* SUPPLIED TEXT
Adenovirus-mediated p16 gene transfer prevents drug-induced cell death through G1 arrest in human glioma cells

This study examined the effects of full-length p16 gene transfer by recombinant adenovirus on cell growth and on sensitivity to CDDP or ACNU chemotherapies. We developed a recombinant adenovirus expressing the full-length human p16 gene (AxCA-hp16) by the COS-TPC method. AxCA-hp16 was infected into the p16-null human glioma cell line, U251MG. AxCA-hp16 infection inhibited proliferation of U251MG cells. A proliferation assay employing MTT showed that AxCA-hp16 infection induced chemoresistance, preventing CDDP-induced cell death (11- to 15-fold) and ACNU-induced cell death (80- to 92-fold). In the absence of AxCA-hp16, cell death was induced with CDDP or ACNU at 3 to 5 days after treatment, as demonstrated by Trypan-blue exclusion. Flow-cytometric analysis showed that CDDP or ACNU arrested cells in the G2 phase on day 1 and that cells re-entered the cycle on day 3. However, the cells infected with AxCA-hp16 after CDDP or ACNU treatment showed G1 arrest on day 5 after re-entering the cycle from G2 arrest on day 3. The cells infected with AxCA-hp16 before CDDP or ACNU treatment showed G1 arrest over the 5 days after the infection. This study demonstrated that G1 arrest induced with p16-gene expression prevents ACNU- or CDDP-induced cell death. The cell death induced by ACNU and CDDP therefore appears to occur in the phase after the G1/S check point.

* DATASET EXTRACT
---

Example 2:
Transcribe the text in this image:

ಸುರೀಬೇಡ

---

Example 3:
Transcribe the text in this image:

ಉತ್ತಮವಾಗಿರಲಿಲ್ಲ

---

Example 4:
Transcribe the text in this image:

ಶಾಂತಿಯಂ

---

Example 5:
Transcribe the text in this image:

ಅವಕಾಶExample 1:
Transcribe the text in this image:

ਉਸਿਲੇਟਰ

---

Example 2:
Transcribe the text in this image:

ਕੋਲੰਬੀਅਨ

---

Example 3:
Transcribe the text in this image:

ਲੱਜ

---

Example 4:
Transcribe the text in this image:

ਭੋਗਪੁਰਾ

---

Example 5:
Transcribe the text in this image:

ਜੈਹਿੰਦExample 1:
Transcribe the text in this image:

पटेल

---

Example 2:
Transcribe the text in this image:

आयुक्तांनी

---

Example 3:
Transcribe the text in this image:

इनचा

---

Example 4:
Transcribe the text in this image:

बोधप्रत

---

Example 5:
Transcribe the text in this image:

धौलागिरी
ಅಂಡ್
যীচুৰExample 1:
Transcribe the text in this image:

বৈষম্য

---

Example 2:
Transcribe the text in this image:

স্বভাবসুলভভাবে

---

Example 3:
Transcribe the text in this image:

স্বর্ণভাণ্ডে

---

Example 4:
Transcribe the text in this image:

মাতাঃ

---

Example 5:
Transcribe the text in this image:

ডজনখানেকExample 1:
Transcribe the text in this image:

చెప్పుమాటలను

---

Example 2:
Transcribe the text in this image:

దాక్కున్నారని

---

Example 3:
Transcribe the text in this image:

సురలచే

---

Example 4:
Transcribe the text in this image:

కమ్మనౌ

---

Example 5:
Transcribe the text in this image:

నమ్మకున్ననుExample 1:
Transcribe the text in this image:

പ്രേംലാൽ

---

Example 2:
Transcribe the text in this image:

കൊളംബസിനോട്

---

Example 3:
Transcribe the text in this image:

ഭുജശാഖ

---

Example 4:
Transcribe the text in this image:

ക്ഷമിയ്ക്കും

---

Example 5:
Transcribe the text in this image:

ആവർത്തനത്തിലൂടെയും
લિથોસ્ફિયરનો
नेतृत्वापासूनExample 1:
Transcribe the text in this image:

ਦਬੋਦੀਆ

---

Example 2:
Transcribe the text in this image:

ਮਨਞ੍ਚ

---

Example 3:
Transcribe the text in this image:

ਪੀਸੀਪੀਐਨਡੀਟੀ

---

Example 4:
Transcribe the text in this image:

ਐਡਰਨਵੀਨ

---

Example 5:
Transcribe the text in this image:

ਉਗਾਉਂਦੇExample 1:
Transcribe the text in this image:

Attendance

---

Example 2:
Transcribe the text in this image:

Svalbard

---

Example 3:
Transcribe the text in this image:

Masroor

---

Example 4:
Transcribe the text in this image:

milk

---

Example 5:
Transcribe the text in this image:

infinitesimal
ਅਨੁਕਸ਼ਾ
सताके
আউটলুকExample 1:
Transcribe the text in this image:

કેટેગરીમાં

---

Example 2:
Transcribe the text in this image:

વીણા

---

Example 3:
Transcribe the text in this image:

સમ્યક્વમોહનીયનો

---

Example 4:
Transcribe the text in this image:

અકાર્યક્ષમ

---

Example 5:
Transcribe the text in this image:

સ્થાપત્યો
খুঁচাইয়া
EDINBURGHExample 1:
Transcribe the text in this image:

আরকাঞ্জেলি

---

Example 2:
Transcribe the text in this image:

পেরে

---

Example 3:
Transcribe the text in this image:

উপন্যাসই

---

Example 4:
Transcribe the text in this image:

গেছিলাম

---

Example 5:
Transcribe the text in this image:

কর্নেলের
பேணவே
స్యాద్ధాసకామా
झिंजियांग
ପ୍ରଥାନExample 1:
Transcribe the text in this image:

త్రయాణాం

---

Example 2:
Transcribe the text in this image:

* TASKS TO PERFORM
1 - In the text on p16 gene transfer, which human glioma cell line was infected with AxCA-hp16?
2 - Summarize the text on p16 gene transfer in two sentences.

* ANSWERS PER TASK
1 - The p16-null human glioma cell line U251MG was infected.

2 - A recombinant adenovirus expressing the full-length human p16 gene (AxCA-hp16) inhibited the proliferation of p16-null U251MG glioma cells and made them resistant to CDDP- and ACNU-induced cell death. The study showed that G1 arrest induced by p16 expression prevents this drug-induced death, which therefore appears to occur in the phase after the G1/S checkpoint.